5 Ağustos'ta Standard & Poor's'un ABD'nin notunu indirmesiyle merkez bankalarının hamleleri hızlandı. 7 Ağustos'ta G-7 üyelerinin telekonferans yapmasının ardından geçen 72 saat içinde gelişmiş ekonomilerin merkez bankaları müdahale etti.
ABD Merkez Bankası Fed, rekor düşük faiz oranlarının 2013'ün ortalarına kadar sürdürüleceğini açıklarken, Avrupa Merkez Bankası tahvil piyasalarına müdahale etti, İngiltere Merkez Bankası da gerektiği takdirde ekstra teşvik sunulacağını açıkladı. Japonya ve İsviçre Merkez Bankaları ise, küresel piyasalarındaki dalgalanmayla değerlenen para birimlerinin zayıflatılması için müdahale uyarılarında bulundu.
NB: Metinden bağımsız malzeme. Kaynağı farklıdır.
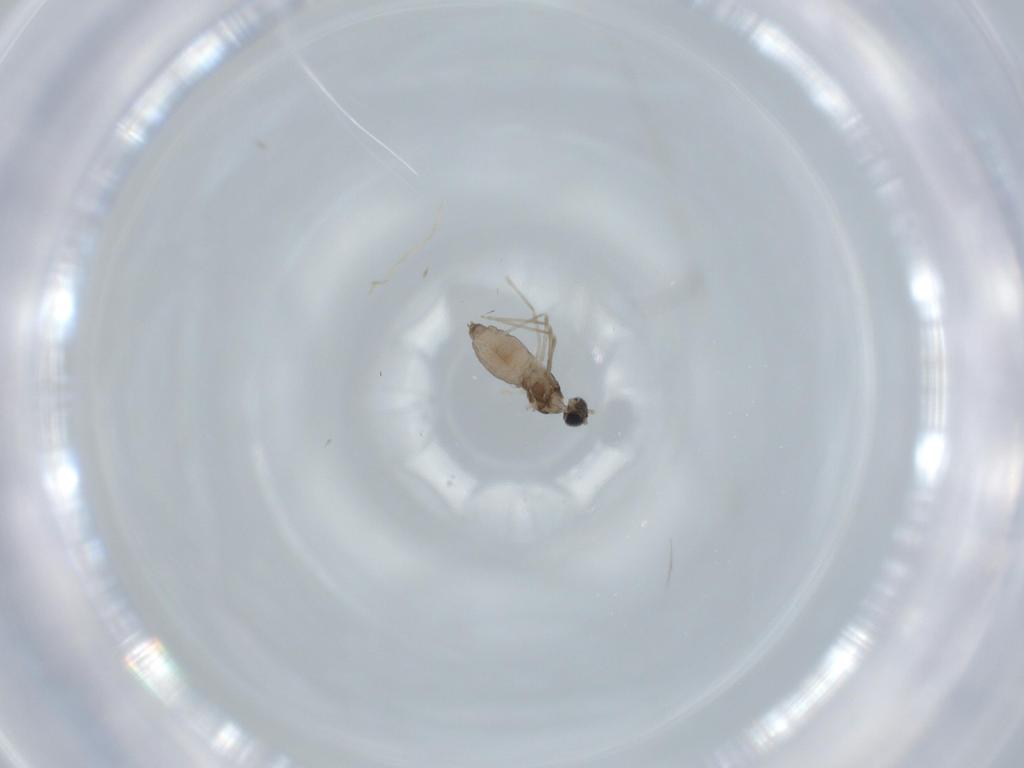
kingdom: Animalia
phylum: Arthropoda
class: Insecta
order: Diptera
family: Cecidomyiidae
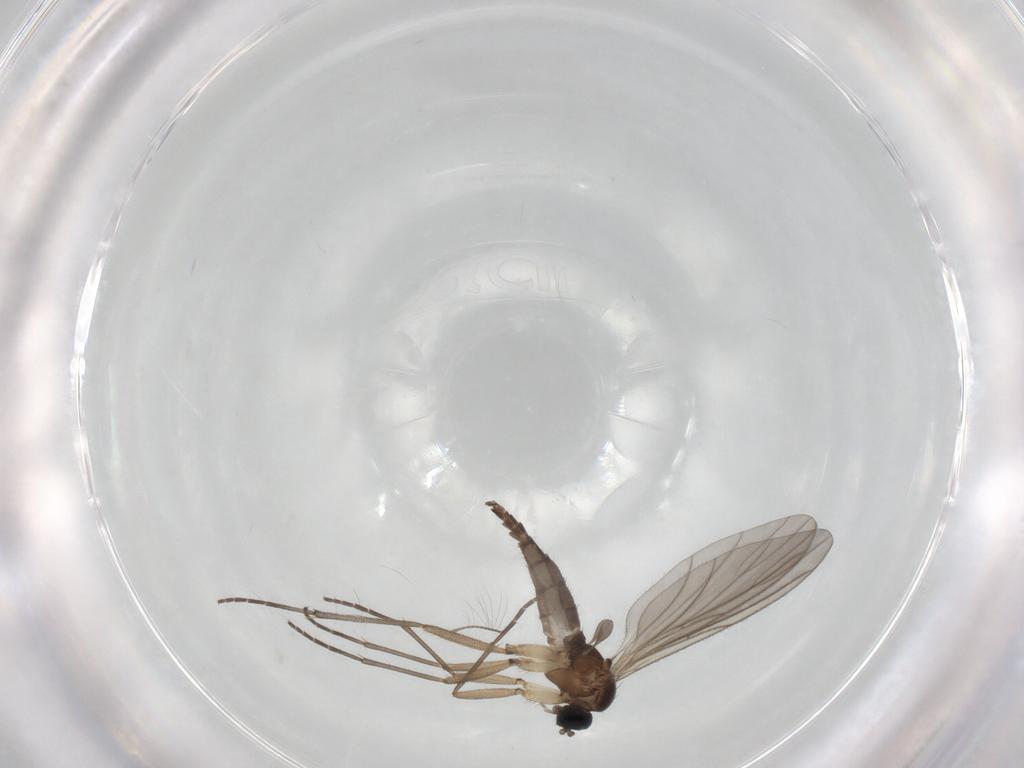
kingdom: Animalia
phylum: Arthropoda
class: Insecta
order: Diptera
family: Sciaridae
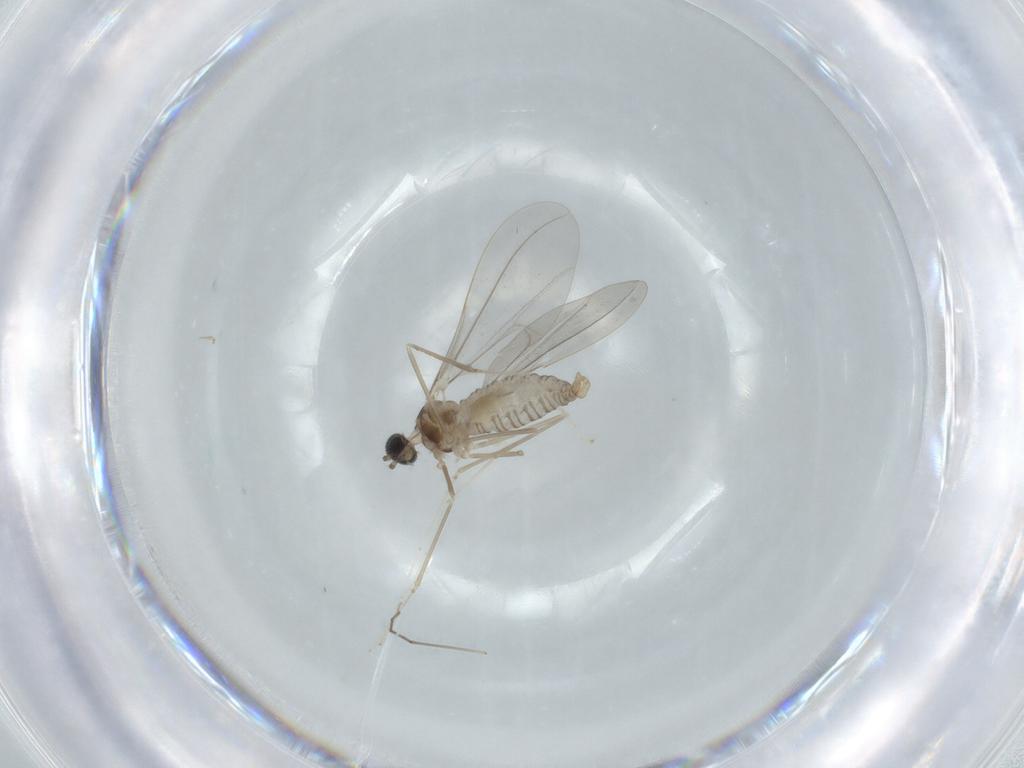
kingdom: Animalia
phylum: Arthropoda
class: Insecta
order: Diptera
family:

Türkiye Cumhuriyet Merkez Bankası (TCMB) ise ABD'nin notunun kırılmasının ve piyasalara sert satışların hakim olmasının bir gün öncesinde, küresel yavaşlamayı gerekçe göstererek faizlerde 50 baz puanlık indirim yaptı. TCMB'nin ara toplantıyla açıkladığı beklenmedik kararları arasında faiz koridorunun daraltılması da öne çıktı.
Merkez Bankalarının şu ana kadar "gücün kalesi" olduğunu söyleyen Deutsche Bank AG'nin baş ekonomistlerinden Stefan Schneider, siyasilerin sorunları çözebileceklerine yönelik inançları boşa çıkardığını iddia etti.
Kore Merkez Bankası bugünkü faiz toplantısında politika faizlerini sabit bırakma kararı aldı.
G-7 ülkelerinin maliye bakanları ve merkez bankası başkanları, 7 Ağustos'ta yayınladıkları açıklamada, finansal istikrarı ve büyümeyi desteklemek için gereken her şeyi yapacaklarını ifade etmişti.
Diğer merkez bankalarından daha hızlı ve daha sert önlemler almış olan TCMB Başkanı Erdem Başçı ise, bugün Bloomberg'e yaptığı konuşmada erken faiz indiriminin ekonomik yavaşlamanın etkilerini sınırlandıracağını ve dış kaynaklı olumsuzlukların Türkiye'ye etkisini azaltacağını savundu.